**Brano estratto:**

========================================================================

La governance dei militari si manifestò con tutta la barbarie possibile. Sciolti Parlamento e Governo, messi fuori legge partiti e sindacati, chiusi giornali e radio, il paese latinoamericano divenne una immensa dead-line fuori della quale passò solo chi riuscì a fuggire. Dentro, rimasero carceri, torture, voli della morte ed assassini a sangue freddo. Il prezzo che l'Argentina pagò alla "guerra alla sovversione comunista" fu di 32.000 morti. Diecimila vennero uccisi in combattimento o fucilati per le strade, mentre i 365 campi di sterminio, insediati in ogni dove della nazione, sequestrarono 10.000 persone. Un milione e mezzo riuscirono a percorrere la strada amara dell'esilio.

Erano passati solo tre anni dal colpo di Stato che in Cile aveva chiuso a ferro e fuoco l'esperienza del governo democratico di Salvador Allende ed il copione si ripeteva. Come per il Cile, il Brasile, l'Uruguay e il Paraguay, anche i funzionari del terrore che presero in ostaggio l'Argentina, agivano in nome e per conto del governo degli Stati Uniti. Dalle scuole militari statunitensi provenivano i generali, così come i torturatori applicavano sul campo le tecniche che s'insegnavano alla Escuela de las Americas di Panama. Già l'Algeria aveva insegnato molto sulle tecniche utili a soffocare la resistenza popolare; tecniche decisive per una guerra contro una nazione intera, elevate a metodo di governo per conto d'interessi stranieri. A quegli anni terribili si deve l'ingresso del termine desaparecidos nel lessico degli orrori. Persone che venivano sequestrate, torturate, quindi fatte scomparire, gettate in fosse comuni o lanciate dagli elicotteri nel Rio de la Plata.

========================================================================

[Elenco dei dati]
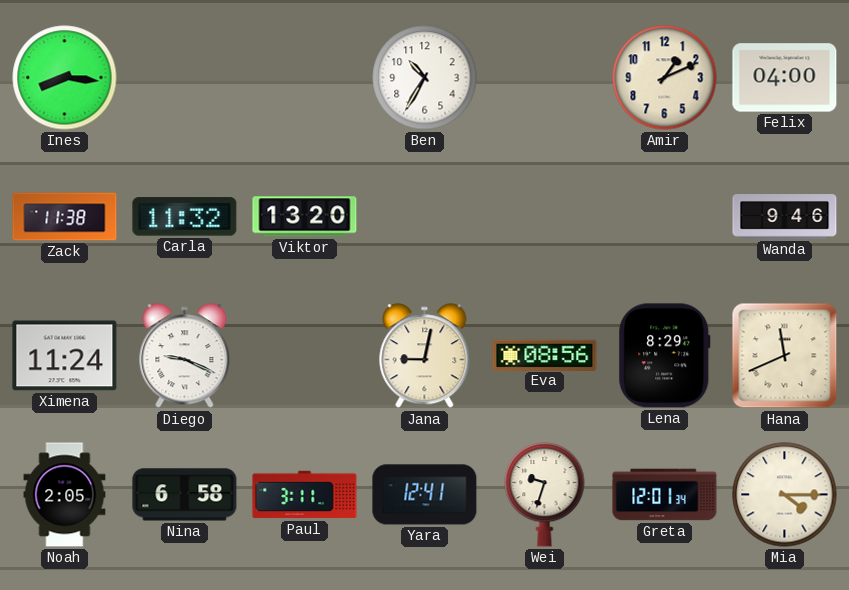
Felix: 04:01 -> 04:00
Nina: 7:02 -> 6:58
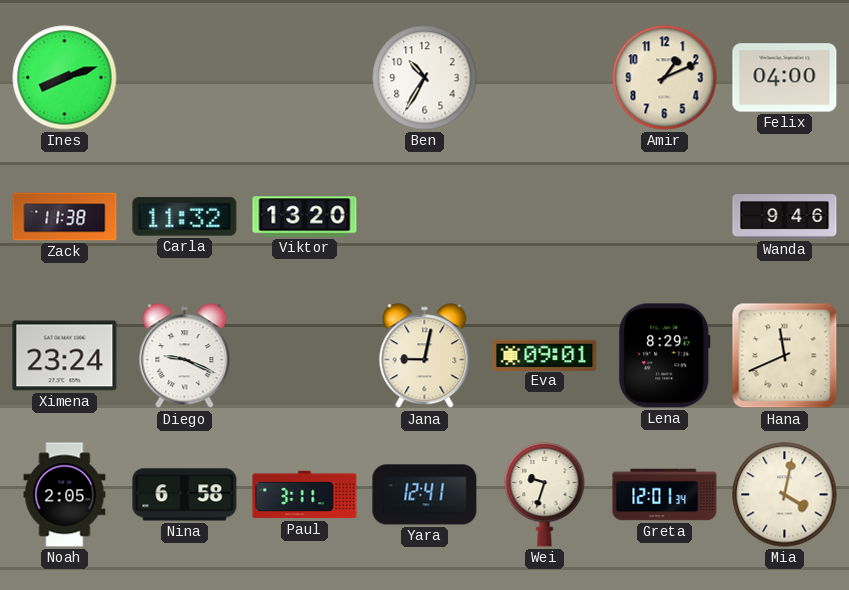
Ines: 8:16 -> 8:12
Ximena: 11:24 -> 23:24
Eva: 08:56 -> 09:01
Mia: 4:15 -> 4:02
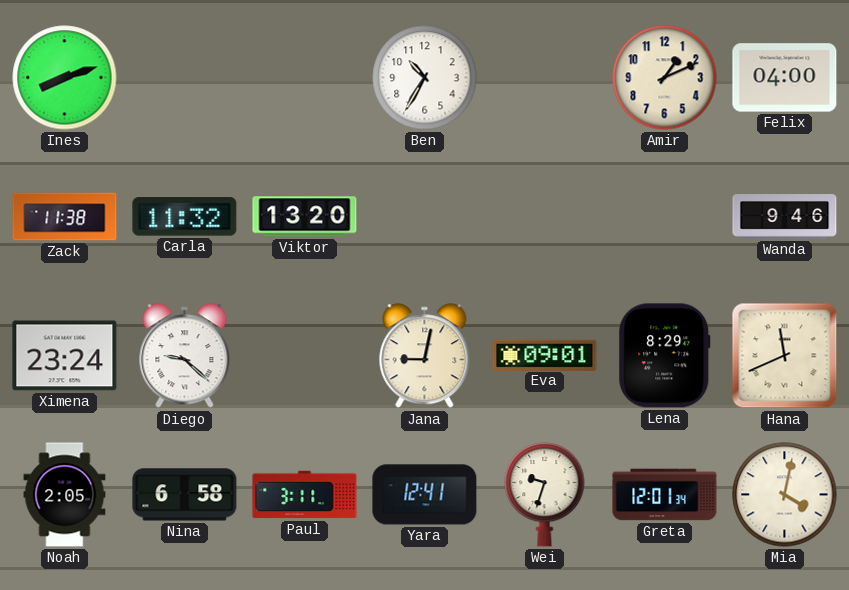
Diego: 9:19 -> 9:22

========================================================================

**Compiti assegnati:**
1. Spiega in una o due frasi perché, secondo il brano sulla dittatura argentina, il termine desaparecidos è entrato nel lessico degli orrori.
2. Secondo il brano, quanti morti pagò l'Argentina alla «guerra alla sovversione comunista»?
3. Riassumi il brano sulla dittatura argentina in due frasi.
I dati non hanno alcun legame con il brano.

**Risultati finali:**
1. Il termine si deve agli anni della dittatura, quando le persone venivano sequestrate, torturate e poi fatte scomparire. Venivano gettate in fosse comuni o lanciate dagli elicotteri nel Rio de la Plata.

2. L'Argentina pagò 32.000 morti.

3. Il governo dei militari in Argentina sciolse Parlamento e Governo, mise fuori legge partiti e sindacati e costò 32.000 morti, mentre un milione e mezzo di persone prese la strada dell'esilio. Come in Cile, Brasile, Uruguay e Paraguay, i responsabili agivano per conto del governo degli Stati Uniti, e a quegli anni si deve l'ingresso del termine desaparecidos nel lessico degli orrori.